量子コンピュータへの耐性: PQCを導入することで、量子コンピュータによる攻撃にも対応可能です。
2.
標準化仕様の採用: NISTが発表した高信頼性のある標準化技術を採用しており、将来的にも安心して利用することができます。
3.
追加費用なしでの導入: 既存のDoMobileユーザーは、特別な契約なしでPQC機能を利用できるため、アップデートするだけで高セキュリティ環境を実現できます。
4.
日本市場での先行導入: PQC機能を有するリモートアクセスソフトウェアは日本市場においてまだ一般的ではなく、DoMobile Ver.5は業界の先駆けとして展開されます。
どのように利用するか
DoMobile Ver.5は、サーバーライセンスとクライアントライセンスのセットで提供され、セキュアなリモートアクセスを必要とする約36,000人のユーザーに利用されています。
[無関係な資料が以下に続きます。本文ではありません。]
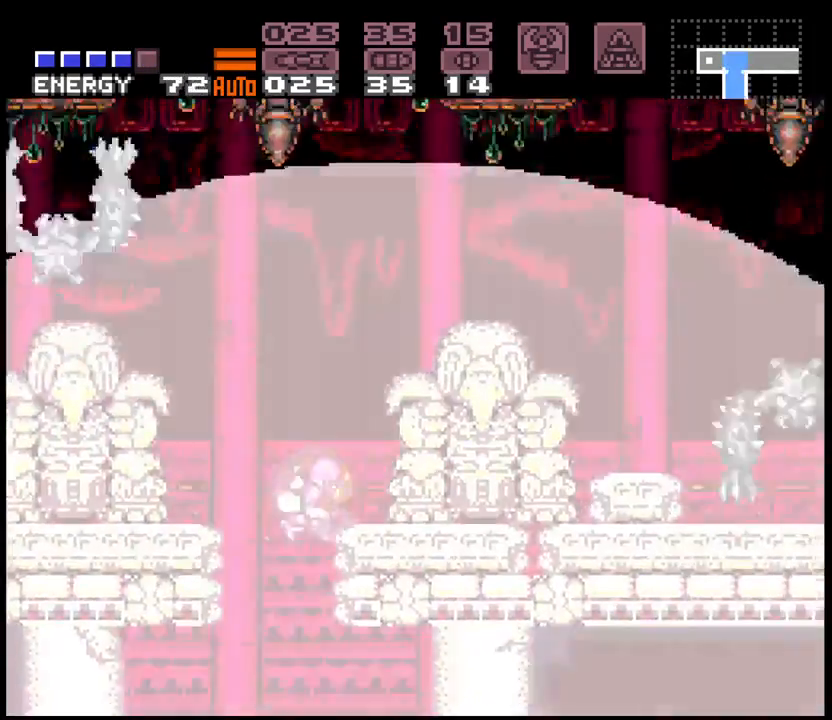
{"dt_ms": 500, "buttons": ["A", "B", "DPAD_RIGHT"], "events": []}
コロナ禍におけるリモート勤務の需要に対し、日立は迅速に対応し、ユーザーに信頼性の高いソリューションを届けてきました。
まとめ
日立ソリューションズ・クリエイトは、量子コンピュータという新たな脅威に立ち向かうための有効な手段を示しています。リモートワークのセキュリティ対策を講じるこの新システム「DoMobile Ver.5」の導入は、今後の働き方において非常に重要なステップとなることでしょう。安全で安定したリモートワーク環境を維持するために、企業はこの新しいソリューションの利用を検討すべきです。